Así lo explicó la jefa del Departamento de Nutrición del Hospital General de Zona (HGZ) No. 1, Adriana Berenice Jiménez Cruz, al exhortar a la población a reforzar medidas preventivas durante esta temporada de calor.
La especialista adscrita al Instituto Mexicano del Seguro Social (IMSS), destacó la importancia de evitar enfermedades gastrointestinales derivadas del consumo de pescados, mariscos y alimentos preparados en condiciones inadecuadas.
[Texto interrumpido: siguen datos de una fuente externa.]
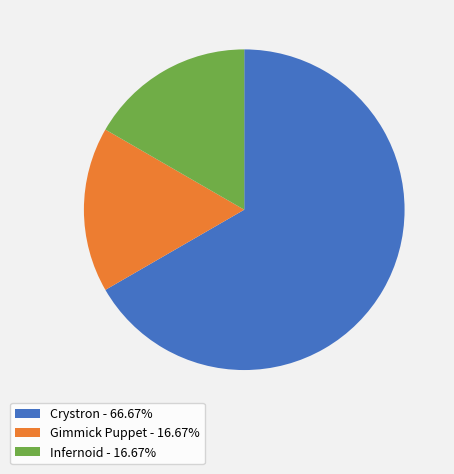

Does any single category account for the majority?

Yes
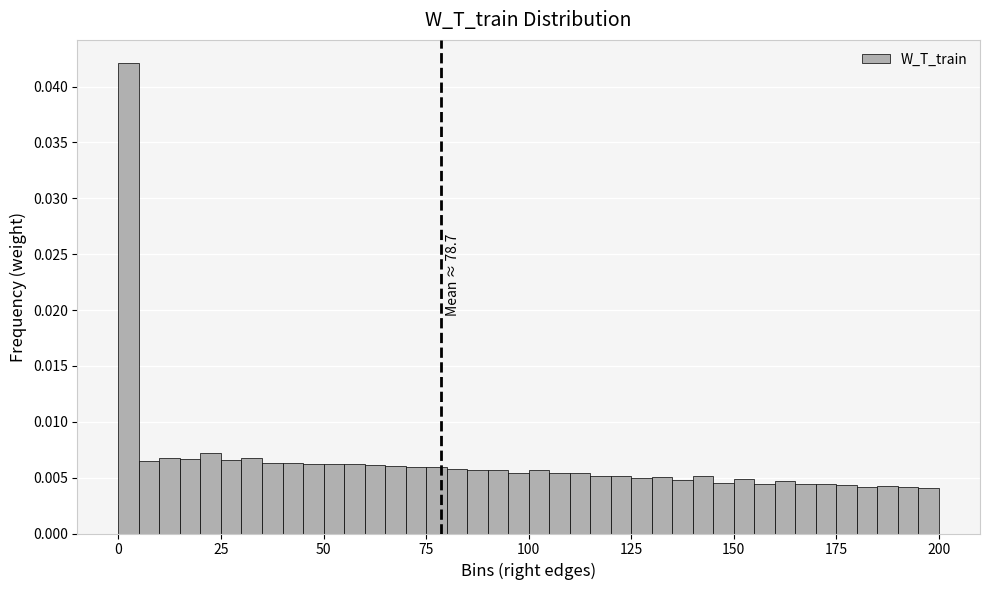

Read against the x-axis, roughly where is the centre of the tallest bar?

5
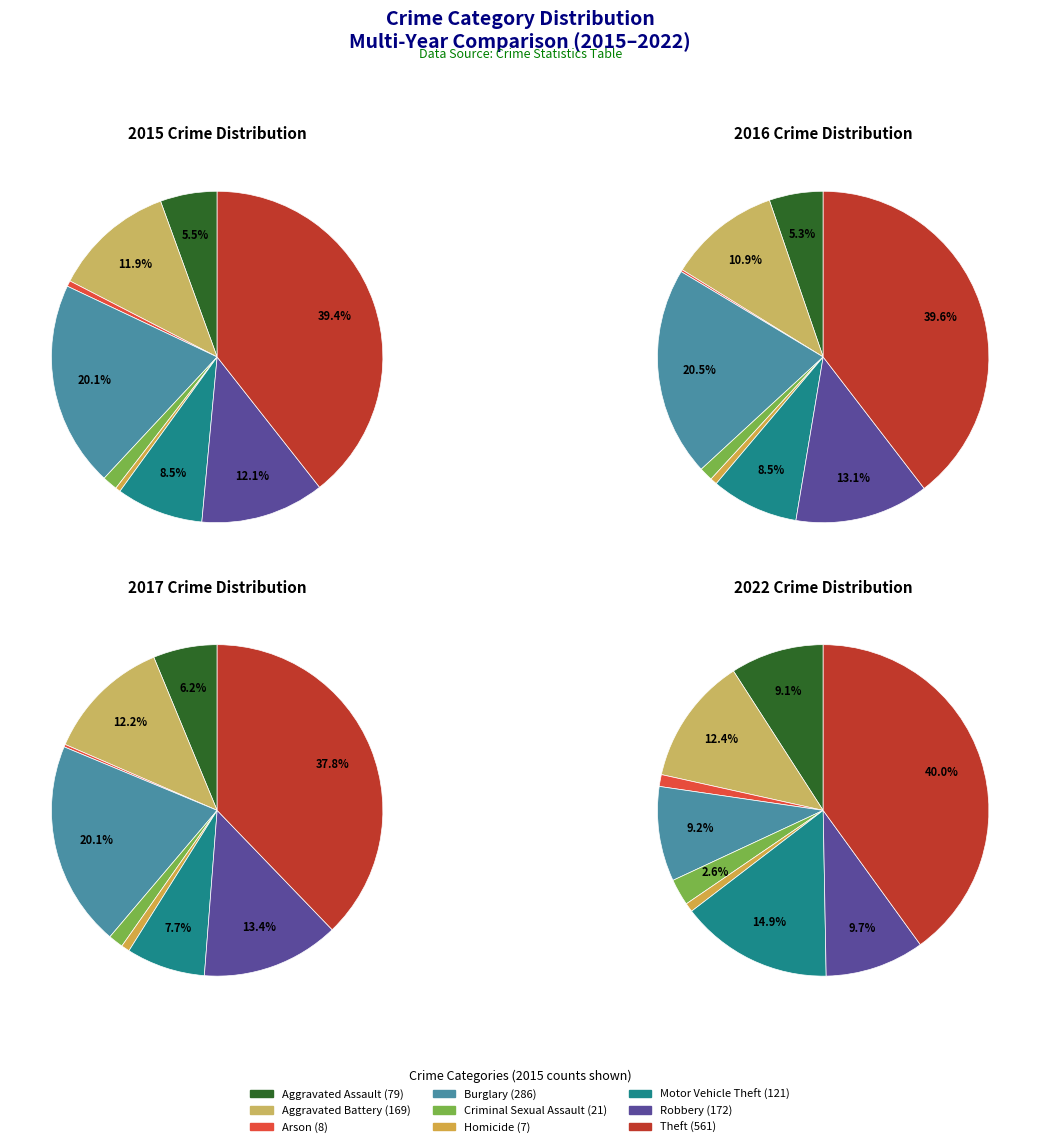

How many slices are in this pie chart?

9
Productos como lácteos, pescados, mariscos, frutas y verduras requieren especial cuidado en su manejo, limpieza, refrigeración y preparación, ya que consumirlos en malas condiciones representa un riesgo para la salud.
“En el caso de pescados y mariscos, recomendó verificar que tengan olor fresco y agradable, si desprenden aroma a amoniaco o presentan cambios en su apariencia, no deben consumirse”.
Explicó que los ojos del pescado deben observarse brillantes y cristalinos, ya que un aspecto opaco o grisáceo puede indicar descomposición.
La nutrióloga Jiménez Cruz dijo que si se consumen alimentos fuera de casa, es importante verificar que los establecimientos mantengan condiciones de higiene adecuadas, así como evitar productos expuestos al calor por tiempos prolongados.
Recomendó mantenerse alerta en caso de diarrea, vómito frecuente, fiebre, dolor abdominal, sed intensa o signos de deshidratación principalmente en niñas, niños y personas adultas mayores.
Así también, pidió evitar la automedicación y mantener buena hidratación mediante el consumo de agua y Vida Suero Oral.